3.2.3. Results on CLCD Dataset
The CLCD dataset presents increased complexity with multiple changes related to cropland, and the number of training samples is notably fewer than in the LEVIR-CD and WHU-CD datasets. Consequently, in
Table 4, all methods exhibit a noticeable performance drop compared to results for the LEVIR-CD and WHU-CD datasets. Despite these challenges, our MIN-Net, leveraging image-level, feature-level, and decision-level interaction, demonstrates very promising performance by more accurately detecting information changes between bitemporal images. The imaging complexity is visually evident in
Figure 7. Despite these challenges, our MIN-Net exhibits higher robustness, particularly noticeable in the last image with low resolution and numerous textures. The feature-level interaction plays a crucial role in enhancing change information extraction and semantic alignment, resulting in improved change boundaries.
3.3. Ablation Study
Here, we provide an ablation study on different modules and spatial–channel interactions to showcase their effect.
3.3.1. Effectiveness of Different Modules
In this section, we conduct an ablation study, focusing on image-level and feature-level interaction. The ablation study for decision-level interaction is omitted since it is essential for producing and fusing different-level feature differences. As presented in
Table 5, the inclusion of feature-level interaction proves effective in encouraging the network to extract variant information between bitemporal images, thereby reducing the semantic gap and resulting in performance improvement. Image-level interaction serves to compensate for potential loss of change information and contributes to enhanced change detection performance. The combination of image-level and feature-level interaction yields hybrid advantages, culminating in the highest performance.
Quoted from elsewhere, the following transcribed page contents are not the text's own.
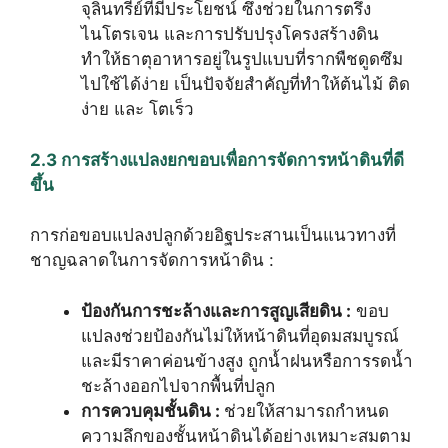
จุลินทรีย์ที่มีประโยชน์ ซึ่งช่วยในการตรึง
ไนโตรเจน และการปรับปรุงโครงสร้างดิน
ทำให้ธาตุอาหารอยู่ในรูปแบบที่รากพืชดูดซึม
ไปใช้ได้ง่าย เป็นปัจจัยสำคัญที่ทำให้ต้นไม้ ติด
ง่าย และ โตเร็ว
2.3 การสร้างแปลงยกขอบเพื่อการจัดการหน้าดินที่ดี
ขึ้น
การก่อขอบแปลงปลูกด้วยอิฐประสานเป็นแนวทางที่
ชาญฉลาดในการจัดการหน้าดิน :
ป้องกันการชะล้างและการสูญเสียดิน :
ขอบ
แปลงช่วยป้องกันไม่ให้หน้าดินที่อุดมสมบูรณ์
และมีราคาค่อนข้างสูง ถูกน้ำฝนหรือการรดน้ำ
ชะล้างออกไปจากพื้นที่ปลูก
การควบคุมชั้นดิน :
ช่วยให้สามารถกำหนด
ความลึกของชั้นหน้าดินได้อย่างเหมาะสมตาม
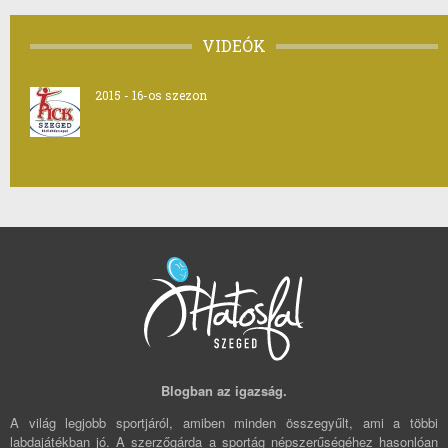
VIDEÓK
2015 - 16-os szezon
Blogban az igazság.
A világ legjobb sportjáról, amiben minden összegyűlt, ami a többi
labdajátékban jó. A szerzőgárda a sportág népszerűségéhez hasonlóan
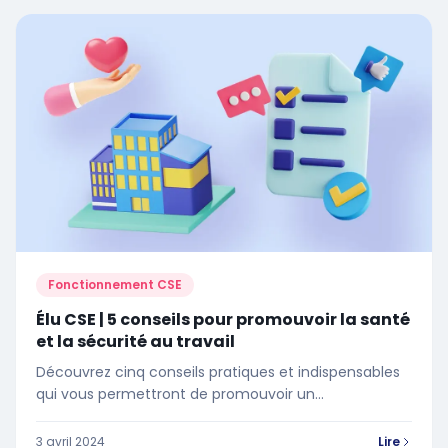
Fonctionnement CSE
Élu CSE | 5 conseils pour promouvoir la santé
et la sécurité au travail
Découvrez cinq conseils pratiques et indispensables
qui vous permettront de promouvoir un
environnement de travail sûr et épanouissant
3 avril 2024
Lire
3.3.2. Effectiveness of Spatial and Channel Interaction Blocks
In this study, we investigate the impact of spatial and channel interaction, as presented in
Table 6. The removal of spatial interaction results in the failure to guide the network in extracting change features, leading to a noticeable performance drop. Similarly, removing channel interaction prevents the network from focusing on shared semantics, resulting in decreased performance. Overall, this experiment clearly demonstrates the effectiveness of both spatial and channel interaction for robust feature extraction.
3.4. Discussion
As evidenced by the improved performance on the WHU-CD and LEVIR-CD datasets, our method offers valuable insights into urban construction. Furthermore, the superior performance on the CLCD dataset suggests that our approach can effectively monitor cropland areas.
To provide a comprehensive assessment of our method, we present some challenging cases in
Figure 8. As depicted, all methods struggle to accurately extract all changes, possibly due to buildings being obscured by trees. Incorporating global feature extraction may help overcome this limitation, which is an avenue for future research.